The United States has no global equal when it comes to scientific output, producing more publications than China, Germany, and the United Kingdom combined, according to the recently updated Nature Index. The index, a product of the scientific journal Nature, measures output of high-quality research in the natural sciences at both the national and state levels. However, the most recent update finds that U.S. contributions have declined in both absolute and relative terms since 2012, and if current trends remain, China could become the world’s top contributor by 2027.

As the image below notes, California, Massachusetts, New York, and Maryland contribute the most to the United States’ score in the index. In the past five years, reduced contributions from states like these have made the biggest dents in the country’s overall score, according to Nature. From 2012 to 2016, the majority of states saw a decline in their contribution to the Nature Index. 
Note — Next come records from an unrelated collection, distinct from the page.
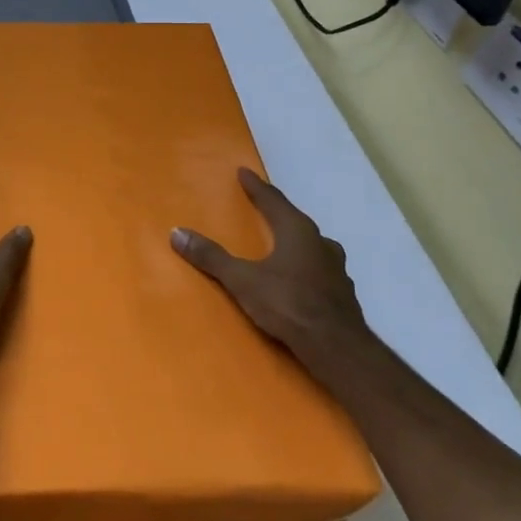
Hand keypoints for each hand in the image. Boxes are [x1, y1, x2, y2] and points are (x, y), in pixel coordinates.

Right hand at [172, 168, 369, 373]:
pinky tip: (301, 278)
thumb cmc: (288, 304)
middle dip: (278, 213)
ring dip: (297, 241)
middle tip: (263, 207)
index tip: (244, 172)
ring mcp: (337, 269)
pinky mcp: (343, 294)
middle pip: (295, 220)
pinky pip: (320, 270)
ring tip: (283, 243)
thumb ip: (211, 257)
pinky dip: (307, 267)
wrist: (338, 348)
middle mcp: (320, 243)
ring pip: (313, 246)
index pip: (273, 200)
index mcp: (297, 231)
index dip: (256, 187)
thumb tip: (177, 233)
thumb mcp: (242, 280)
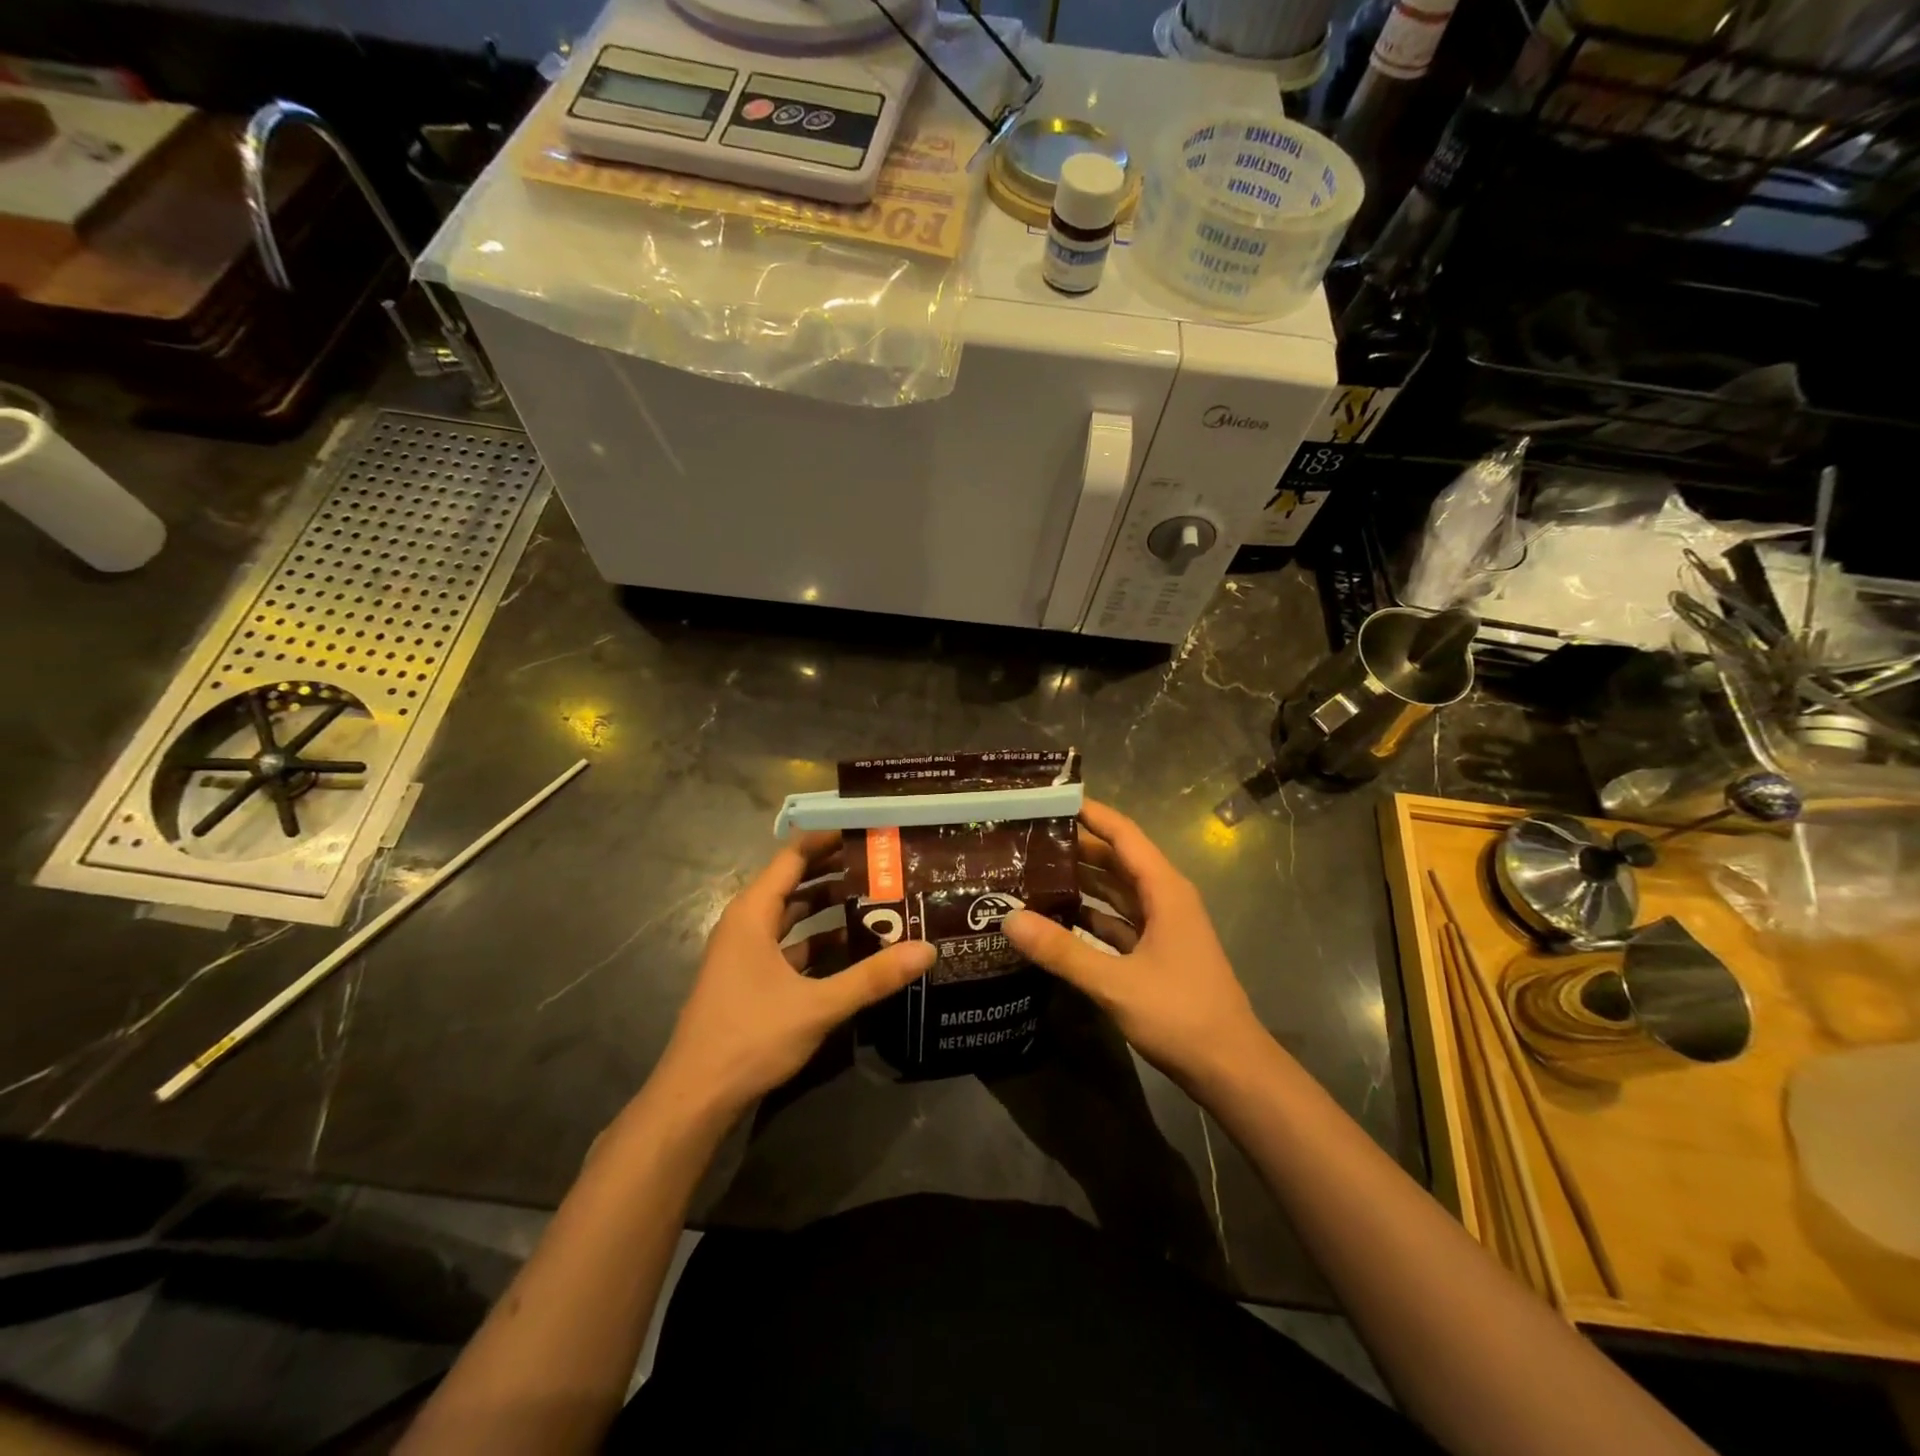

The release of this year’s index is contextualized by research from leading scholars in the field. In her commentary, for example, Julia Lane of New York University suggests that instead of tracking publications, more sensible measurements of scientific quality can allow for a better sense of a researcher’s scientific and economic contributions.  Author Ellie Dolgin evaluates the effectiveness of a National Institutes of Health initiative aimed at keeping early-career scientists engaged. And analysts Scott Andes and Daniel Correa write that, faced with funding uncertainty at the federal level, state governments and the private sector can do more to support R&D at universities.